▶ Data provided:
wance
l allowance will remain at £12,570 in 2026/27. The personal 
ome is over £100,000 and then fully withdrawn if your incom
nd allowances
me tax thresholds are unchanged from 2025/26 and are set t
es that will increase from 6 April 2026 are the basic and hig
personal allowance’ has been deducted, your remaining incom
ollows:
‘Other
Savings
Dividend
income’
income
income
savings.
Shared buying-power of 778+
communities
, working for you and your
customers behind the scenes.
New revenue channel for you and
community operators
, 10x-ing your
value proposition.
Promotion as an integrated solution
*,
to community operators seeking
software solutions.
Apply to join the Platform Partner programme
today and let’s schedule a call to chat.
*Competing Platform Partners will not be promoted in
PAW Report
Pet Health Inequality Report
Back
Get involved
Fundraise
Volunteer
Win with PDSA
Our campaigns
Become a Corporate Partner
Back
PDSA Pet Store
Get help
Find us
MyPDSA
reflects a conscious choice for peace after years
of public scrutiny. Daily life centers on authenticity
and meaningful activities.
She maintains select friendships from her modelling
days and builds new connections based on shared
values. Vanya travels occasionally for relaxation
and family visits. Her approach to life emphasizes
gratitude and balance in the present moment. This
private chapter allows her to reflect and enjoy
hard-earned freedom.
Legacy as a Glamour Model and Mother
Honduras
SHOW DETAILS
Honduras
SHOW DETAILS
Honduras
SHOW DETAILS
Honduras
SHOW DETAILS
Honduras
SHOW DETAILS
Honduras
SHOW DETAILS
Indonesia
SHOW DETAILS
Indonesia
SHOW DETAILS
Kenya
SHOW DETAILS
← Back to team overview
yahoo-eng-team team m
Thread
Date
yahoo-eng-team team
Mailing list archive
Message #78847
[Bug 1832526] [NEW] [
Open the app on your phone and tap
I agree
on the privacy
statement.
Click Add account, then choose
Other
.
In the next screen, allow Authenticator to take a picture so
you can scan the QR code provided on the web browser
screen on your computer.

▶ Exercise instructions:
Wherever a line of the entries holds the string "life", copy that line.

▶ Task result:
of public scrutiny. Daily life centers on authenticity
and family visits. Her approach to life emphasizes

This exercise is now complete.